Think potato flour versus potato starch. Cornmeal versus cornstarch. You get the point. The more “whole” flour is better nutritionally because it contains the vitamins and/or minerals that the starch is lacking. Some wheat flours are actually better than others because they contain more of the bran and germ as mentioned above. However, they also contain less gluten (still has gluten though) which makes them less ideal for certain baking endeavors.
So then, what counts as a good carb?
In general, this means vegetables, legumes, root vegetables, nuts, fruits, and seeds.
Each of these categories of food will have their different qualifications for what is considered a healthy carb for you personally. To list out all the details of each would take a book, so we’ll give an example of each.
Vegetables. Cruciferous veggies are almost always a good choice because of their nutrient and fiber content. On the flipside, nightshades (tomatoes, eggplant, etc.) are not good for people with an autoimmune disease.
Legumes (beans). Most beans are high in fiber and protein. Lentils, in particular, have the highest amount of phytonutrients which helps protect against stress-related diseases such as high blood pressure and inflammation. However, beans contain the protein lectin, a controversial molecule that has been known to disrupt the cell’s functions. The good news is that lectins can be reduced or eliminated simply by cooking the beans. In fact, our new Penne pasta contains lentils and has been thoroughly cooked for this very reason!
Root Vegetables. Think potato. Who doesn’t love those? Unfortunately, potatoes are high in starch and any other root vegetable that isn’t high in starch is low in good flavor. It’s for this reason that even though a potato is technically a type of paleo-esque scavenger unprocessed food, it’s not on the paleo “do” list. Excepting, however, the sweet potato. Why is that? The sweet potato contains a serious pack of nutrients, namely the anti-oxidant beta-carotene, which gives it that unique orange color.
Nuts. Not to be confused with peanuts, which are actually a type of moldy legume and not a nut at all. Nuts are generally high in the good fat, but of course, they are one of the most common food allergy sources as well. If you’re not allergic and want a good carb, go for the tree nuts. They have the highest nutritional profile.
Fruits. Everyone knows that oranges are high in vitamin C. They are also high in fructose. The best fruits to eat are actually berries since they contain the lowest amounts of sugar and the highest amount of anti-oxidants.
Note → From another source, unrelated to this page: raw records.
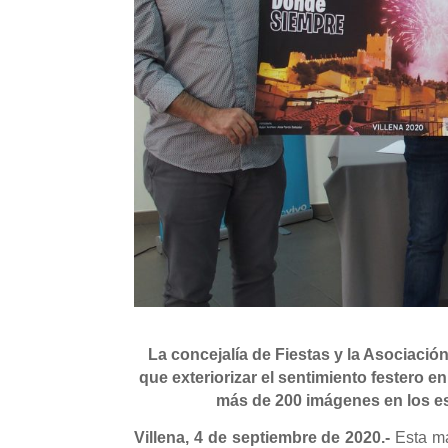
La concejalía de Fiestas y la Asociaci
que exteriorizar el sentimiento festero e
más de 200 imágenes en los es
Villena, 4 de septiembre de 2020.-
Esta m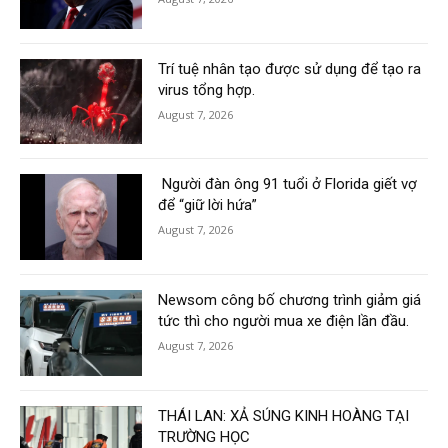
Trí tuệ nhân tạo được sử dụng để tạo ra
virus tổng hợp.
August 7, 2026
Người đàn ông 91 tuổi ở Florida giết vợ
để “giữ lời hứa”
August 7, 2026
Newsom công bố chương trình giảm giá
tức thì cho người mua xe điện lần đầu.
August 7, 2026
THÁI LAN: XẢ SÚNG KINH HOÀNG TẠI
TRƯỜNG HỌC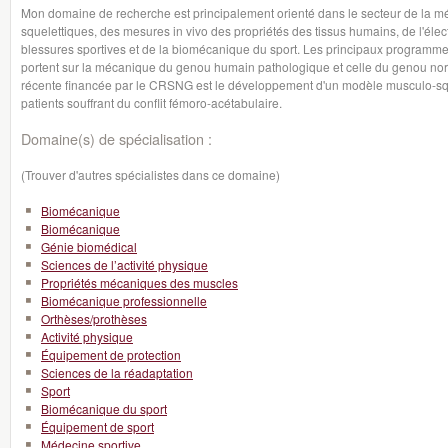
Mon domaine de recherche est principalement orienté dans le secteur de la m
squelettiques, des mesures in vivo des propriétés des tissus humains, de l'él
blessures sportives et de la biomécanique du sport. Les principaux program
portent sur la mécanique du genou humain pathologique et celle du genou no
récente financée par le CRSNG est le développement d'un modèle musculo-squel
patients souffrant du conflit fémoro-acétabulaire.
Domaine(s) de spécialisation :
(Trouver d'autres spécialistes dans ce domaine)
Biomécanique
Biomécanique
Génie biomédical
Sciences de l’activité physique
Propriétés mécaniques des muscles
Biomécanique professionnelle
Orthèses/prothèses
Activité physique
Équipement de protection
Sciences de la réadaptation
Sport
Biomécanique du sport
Équipement de sport
Médecine sportive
Seeds. Who can say anything bad about seeds? Not only are they tiny which makes it hard to overeat, but they’re always good for you. Right? Well, not if you’re on the Auto-immune Protocol (AIP) diet. To be fair, it’s not that seeds aren’t good for you. Seeds are actually high in vitamins and minerals that many other foods are not. However, according to AIP guidelines, you should steer clear for the simple fact that you might be allergic and not know it. After the first phase of AIP, you can start reintroducing seeds under the caution to pay attention to how you react to them. If you react well, then have at it! If not, you’re allergic! Seeds are a fascinating subject, so if you’d like to read more about what’s going on we suggest this article from The Paleo Mom: https://www.thepaleomom.com/the-whys-behind-the-autoimmune-protocol-nuts-and-seeds/?cn-reloaded=1
That about sums it up! This was a long one, so thanks for sticking in there! We hope it helps you on your way to understanding your own bio-individuality so you can make better decisions for yourself, specifically.